MEXICO CITY (Reuters) - Struggling Mexican airline Interjet was suspended on Wednesday from the clearing house membership of the International Air Transport Association (IATA) for failing to keep up with payments.
The news stirred renewed concern about the future of the privately-owned carrier, which has rejected over the past few months a string of media reports suggesting that it has been laboring to meet financial obligations.
In a letter dated Wednesday, the Airlines Clearing House (ACH) said the membership of ABC Aerolineas S.A. de C.V., which operates under the name Interjet, was suspended with “immediate effect” due to the “non-payment of a clearance balance”.
In a statement, Interjet said it had taken the decision to opt out of the IATA clearing house temporarily but aimed to rejoin the body once it had resolved an outstanding payment issue with a service provider.
It would not be correct to suggest that Interjet did not have the means to continue operating, added the company, which is one of Mexico’s three principal airlines.
Interjet and its domestic rivals have been hit by a slump in demand during the coronavirus outbreak, and last week had one of its premises sealed off by tax authorities in Mexico.
A few hours after the IATA announcement, Mexico’s federal consumer protection agency Profeco questioned whether Interjet had the means to continue meeting various obligations.

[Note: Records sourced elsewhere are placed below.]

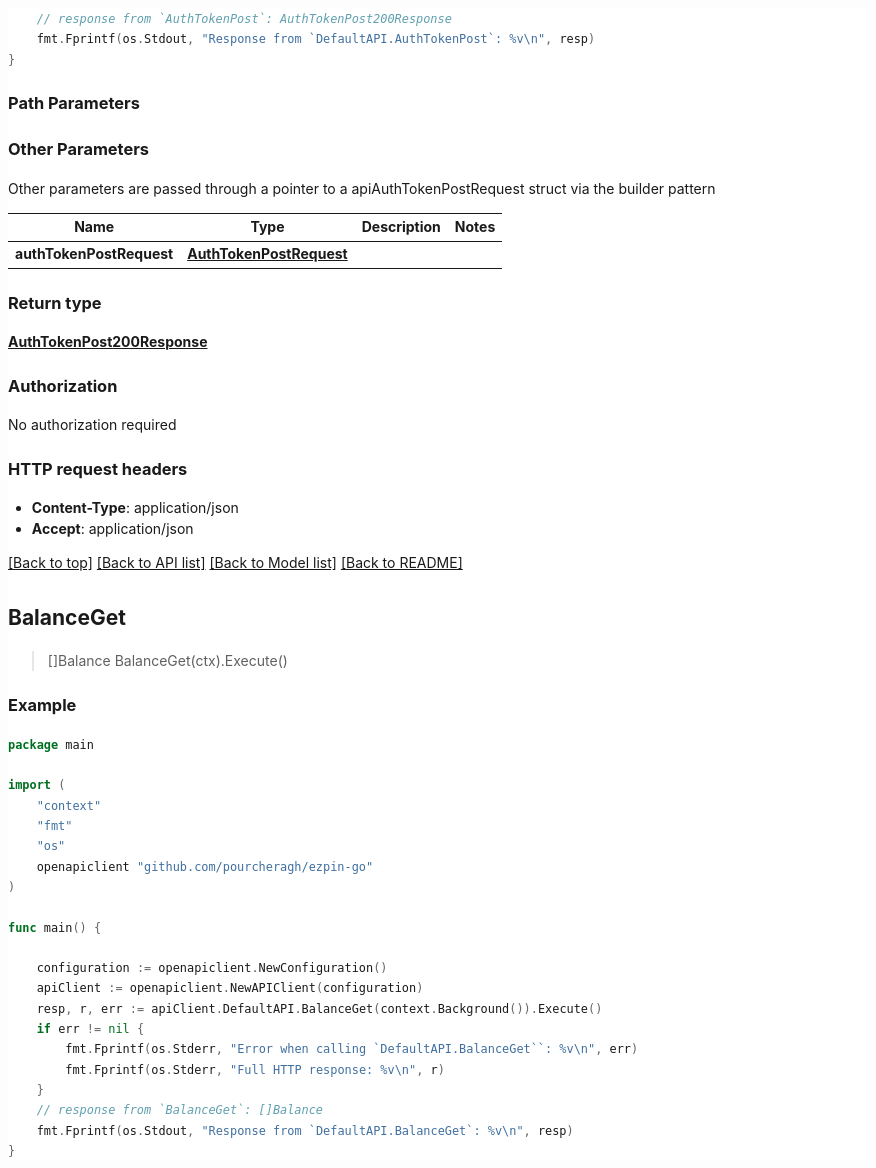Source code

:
 ```go
	// response from `AuthTokenPost`: AuthTokenPost200Response
	fmt.Fprintf(os.Stdout, "Response from `DefaultAPI.AuthTokenPost`: %v\n", resp)
}
```

### Path Parameters



### Other Parameters

Other parameters are passed through a pointer to a apiAuthTokenPostRequest struct via the builder pattern


Name | Type | Description  | Notes
------------- | ------------- | ------------- | -------------
 **authTokenPostRequest** | [**AuthTokenPostRequest**](AuthTokenPostRequest.md) |  | 

### Return type

[**AuthTokenPost200Response**](AuthTokenPost200Response.md)

### Authorization

No authorization required

### HTTP request headers

- **Content-Type**: application/json
- **Accept**: application/json

[[Back to top]](#) [[Back to API list]](../README.md#documentation-for-api-endpoints)
[[Back to Model list]](../README.md#documentation-for-models)
[[Back to README]](../README.md)


## BalanceGet

> []Balance BalanceGet(ctx).Execute()



### Example

```go
package main

import (
	"context"
	"fmt"
	"os"
	openapiclient "github.com/pourcheragh/ezpin-go"
)

func main() {

	configuration := openapiclient.NewConfiguration()
	apiClient := openapiclient.NewAPIClient(configuration)
	resp, r, err := apiClient.DefaultAPI.BalanceGet(context.Background()).Execute()
	if err != nil {
		fmt.Fprintf(os.Stderr, "Error when calling `DefaultAPI.BalanceGet``: %v\n", err)
		fmt.Fprintf(os.Stderr, "Full HTTP response: %v\n", r)
	}
	// response from `BalanceGet`: []Balance
	fmt.Fprintf(os.Stdout, "Response from `DefaultAPI.BalanceGet`: %v\n", resp)
}
```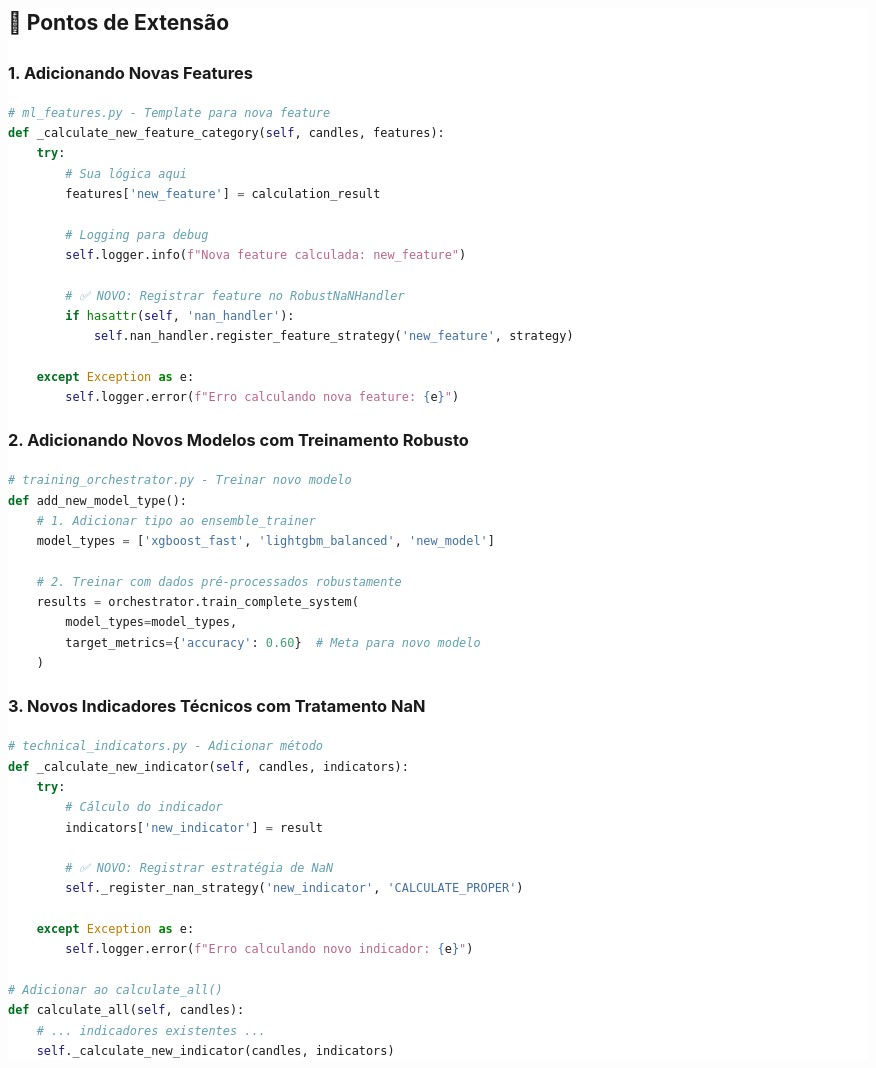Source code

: 
## 🔧 Pontos de Extensão

### 1. **Adicionando Novas Features**
```python
# ml_features.py - Template para nova feature
def _calculate_new_feature_category(self, candles, features):
    try:
        # Sua lógica aqui
        features['new_feature'] = calculation_result
        
        # Logging para debug
        self.logger.info(f"Nova feature calculada: new_feature")
        
        # ✅ NOVO: Registrar feature no RobustNaNHandler
        if hasattr(self, 'nan_handler'):
            self.nan_handler.register_feature_strategy('new_feature', strategy)
        
    except Exception as e:
        self.logger.error(f"Erro calculando nova feature: {e}")
```

### 2. **Adicionando Novos Modelos com Treinamento Robusto**
```python
# training_orchestrator.py - Treinar novo modelo
def add_new_model_type():
    # 1. Adicionar tipo ao ensemble_trainer
    model_types = ['xgboost_fast', 'lightgbm_balanced', 'new_model']
    
    # 2. Treinar com dados pré-processados robustamente
    results = orchestrator.train_complete_system(
        model_types=model_types,
        target_metrics={'accuracy': 0.60}  # Meta para novo modelo
    )
```

### 3. **Novos Indicadores Técnicos com Tratamento NaN**
```python
# technical_indicators.py - Adicionar método
def _calculate_new_indicator(self, candles, indicators):
    try:
        # Cálculo do indicador
        indicators['new_indicator'] = result
        
        # ✅ NOVO: Registrar estratégia de NaN
        self._register_nan_strategy('new_indicator', 'CALCULATE_PROPER')
        
    except Exception as e:
        self.logger.error(f"Erro calculando novo indicador: {e}")

# Adicionar ao calculate_all()
def calculate_all(self, candles):
    # ... indicadores existentes ...
    self._calculate_new_indicator(candles, indicators)
```
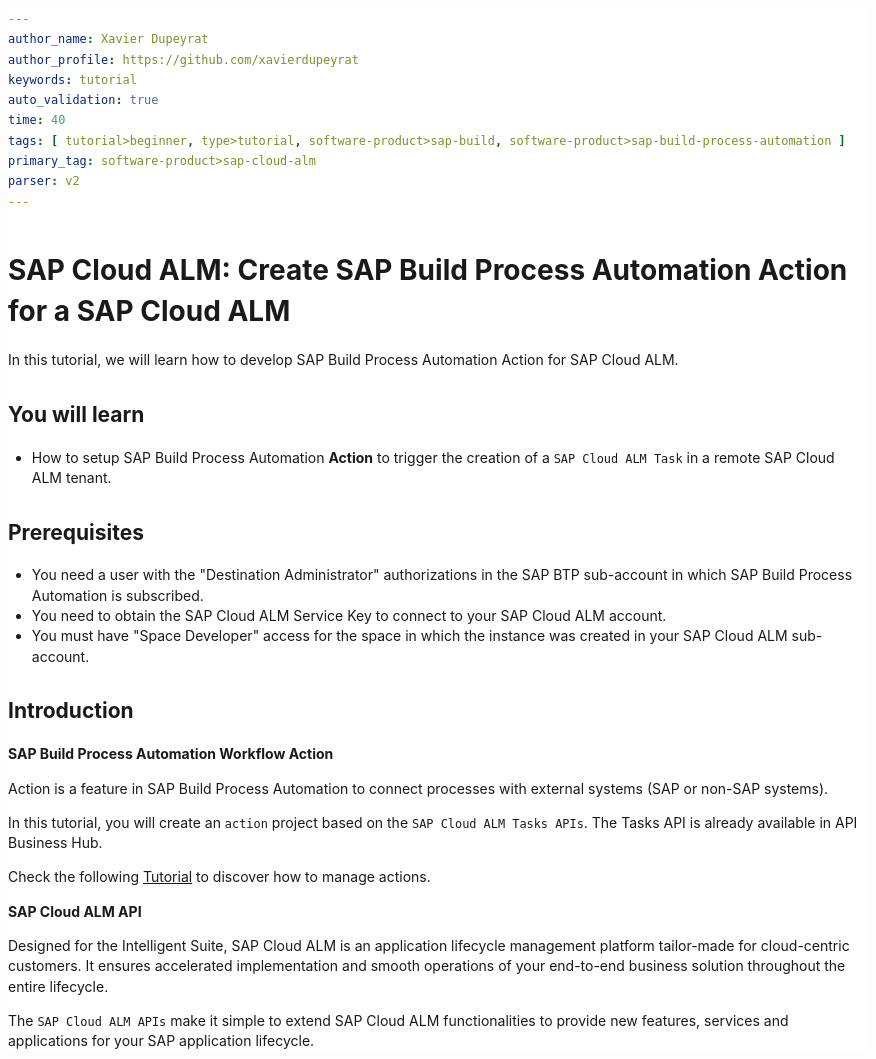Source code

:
 ```yaml
---
author_name: Xavier Dupeyrat
author_profile: https://github.com/xavierdupeyrat
keywords: tutorial
auto_validation: true
time: 40
tags: [ tutorial>beginner, type>tutorial, software-product>sap-build, software-product>sap-build-process-automation ]
primary_tag: software-product>sap-cloud-alm
parser: v2
---
```


# SAP Cloud ALM: Create SAP Build Process Automation Action for a SAP Cloud ALM 
 In this tutorial, we will learn how to develop SAP Build Process Automation Action for SAP Cloud ALM.

## You will learn
- How to setup SAP Build Process Automation **Action** to trigger the creation of a `SAP Cloud ALM Task` in a remote SAP Cloud ALM tenant. 

## Prerequisites
- You need a user with the "Destination Administrator" authorizations in the SAP BTP sub-account in which SAP Build Process Automation is subscribed.
- You need to obtain the SAP Cloud ALM Service Key to connect to your SAP Cloud ALM account.
- You must have "Space Developer" access for the space in which the instance was created in your SAP Cloud ALM sub-account.

## Introduction
**SAP Build Process Automation Workflow Action**

Action is a feature in SAP Build Process Automation to connect processes with external systems (SAP or non-SAP systems).

In this tutorial, you will create an `action` project based on the `SAP Cloud ALM Tasks APIs`. The Tasks API is already available in API Business Hub.

Check the following [Tutorial](https://developers.sap.com/group.connect-process-external-sap-bpa.html) to discover how to manage actions.


**SAP Cloud ALM API**

Designed for the Intelligent Suite, SAP Cloud ALM is an application lifecycle management platform tailor-made for cloud-centric customers. It ensures accelerated implementation and smooth operations of your end-to-end business solution throughout the entire lifecycle. 

The `SAP Cloud ALM APIs` make it simple to extend SAP Cloud ALM functionalities to provide new features, services and applications for your SAP application lifecycle. 
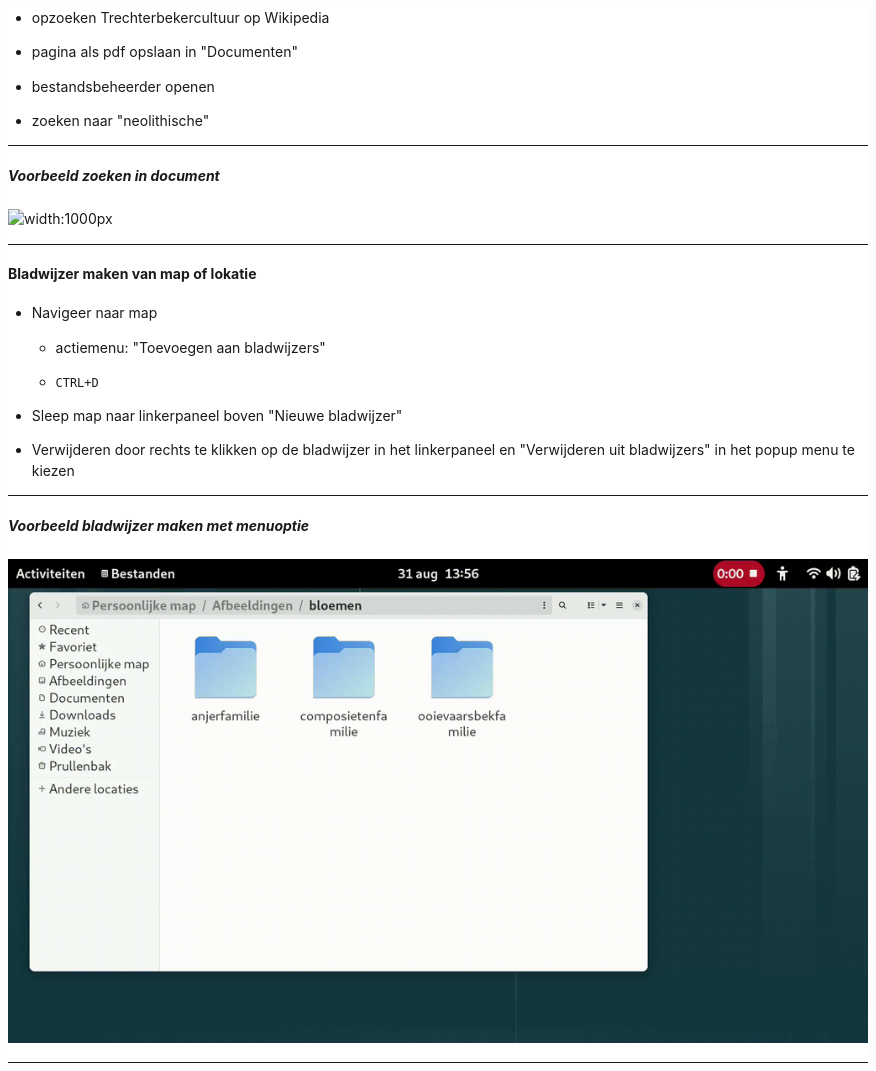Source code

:- opzoeken Trechterbekercultuur op Wikipedia

- pagina als pdf opslaan in "Documenten"

- bestandsbeheerder openen

- zoeken naar "neolithische"
---
##### Voorbeeld zoeken in document

![width:1000px](img/bestanden-zoek-in-inhoud.gif)

---
#### Bladwijzer maken van map of lokatie

- Navigeer naar map

    - actiemenu: "Toevoegen aan bladwijzers"

    - ```CTRL+D```

- Sleep map naar linkerpaneel boven "Nieuwe bladwijzer"

- Verwijderen door rechts te klikken op de bladwijzer in het linkerpaneel
en "Verwijderen uit bladwijzers" in het popup menu te kiezen

---
##### Voorbeeld bladwijzer maken met menuoptie

![width:1000px](img/bestanden-bladwijzer-via-menu.gif)

---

In a statement, Profeco said it had asked Interjet to show how the airline was protecting the rights of consumers following changes it made to flight schedules for April and May.
In response, Interjet said it had made 186,577 refunds to passengers by March 31 in the form of vouchers of equivalent value for new flights and valid for a year, Profeco said.
But given the lack of backup evidence, Interjet’s assertion could “constitute an act of simulation”, the agency added, saying the company was failing to provide “certainty, fairness or legal certainty to consumers.”
Mexico’s government in November offered to mediate in a simmering financial dispute between Interjet and broadcaster Televisa.
Interjet has a portfolio of more than 50 routes in Mexico and abroad.